## What this task involves
Work out how many lines below contain the word "next". Only the number is wanted.

## The records

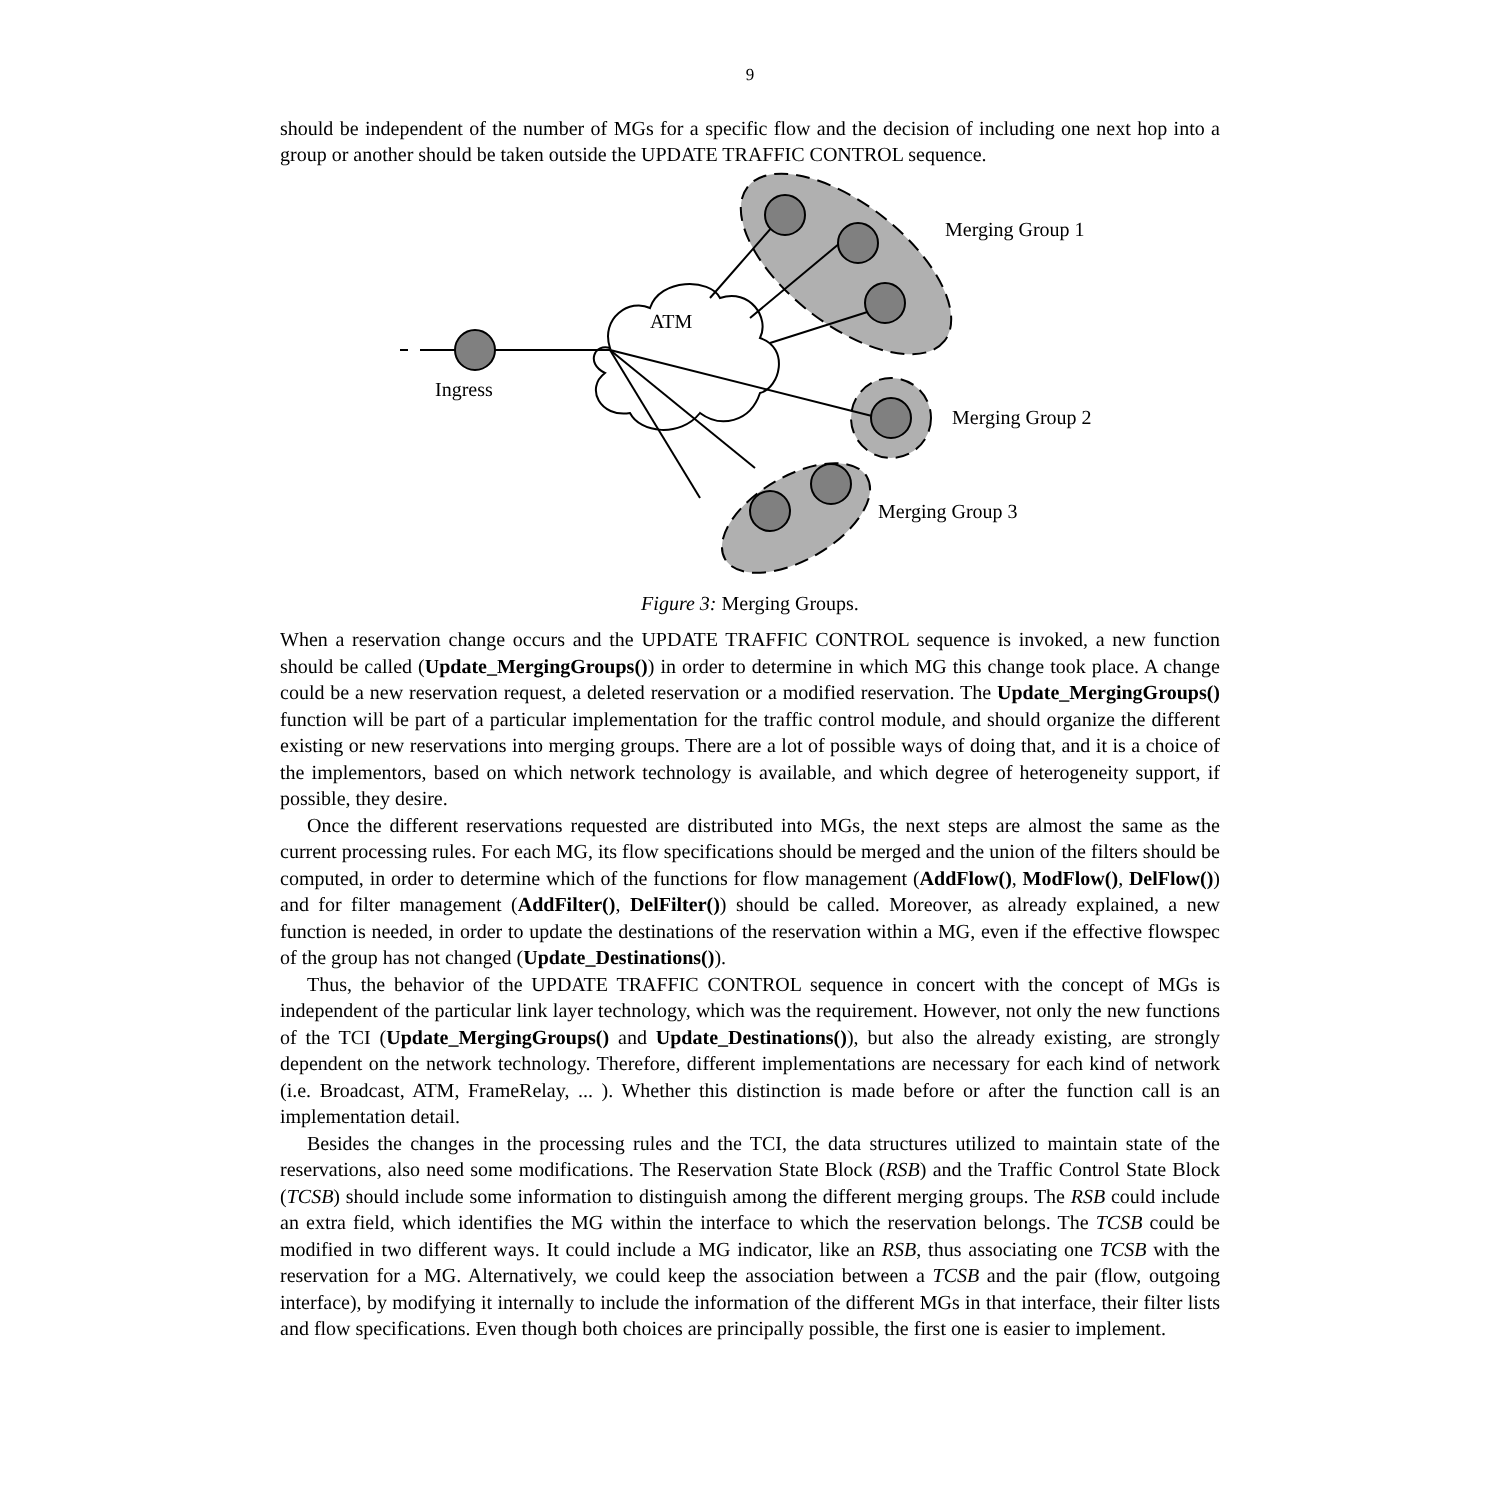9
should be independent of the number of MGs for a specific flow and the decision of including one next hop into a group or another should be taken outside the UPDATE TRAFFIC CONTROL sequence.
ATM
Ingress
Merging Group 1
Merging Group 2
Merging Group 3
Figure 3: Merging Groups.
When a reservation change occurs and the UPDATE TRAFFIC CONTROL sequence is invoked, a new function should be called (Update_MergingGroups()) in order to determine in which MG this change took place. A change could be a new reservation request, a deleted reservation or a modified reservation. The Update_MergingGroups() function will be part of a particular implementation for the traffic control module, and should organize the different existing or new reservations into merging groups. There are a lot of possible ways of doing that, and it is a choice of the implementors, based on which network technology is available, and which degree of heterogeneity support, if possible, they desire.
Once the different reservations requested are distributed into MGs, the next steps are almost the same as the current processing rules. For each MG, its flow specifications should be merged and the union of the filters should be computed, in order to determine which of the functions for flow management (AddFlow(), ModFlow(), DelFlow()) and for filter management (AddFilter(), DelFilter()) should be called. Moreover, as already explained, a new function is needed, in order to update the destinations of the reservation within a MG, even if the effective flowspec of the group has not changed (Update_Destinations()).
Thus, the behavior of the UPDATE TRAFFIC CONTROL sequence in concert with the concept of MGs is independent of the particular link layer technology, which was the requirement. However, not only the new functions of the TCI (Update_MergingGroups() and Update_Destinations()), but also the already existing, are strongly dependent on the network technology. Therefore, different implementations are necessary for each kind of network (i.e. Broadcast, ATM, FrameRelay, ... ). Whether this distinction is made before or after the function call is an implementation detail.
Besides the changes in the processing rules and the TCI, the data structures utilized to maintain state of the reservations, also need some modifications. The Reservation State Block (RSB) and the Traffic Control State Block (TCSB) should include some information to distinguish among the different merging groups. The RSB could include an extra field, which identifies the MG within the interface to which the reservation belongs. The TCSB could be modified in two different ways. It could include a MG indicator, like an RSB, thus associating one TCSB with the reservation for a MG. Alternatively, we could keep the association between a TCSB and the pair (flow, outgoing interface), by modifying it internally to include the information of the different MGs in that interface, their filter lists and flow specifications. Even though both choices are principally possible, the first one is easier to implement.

## Completed exercise
2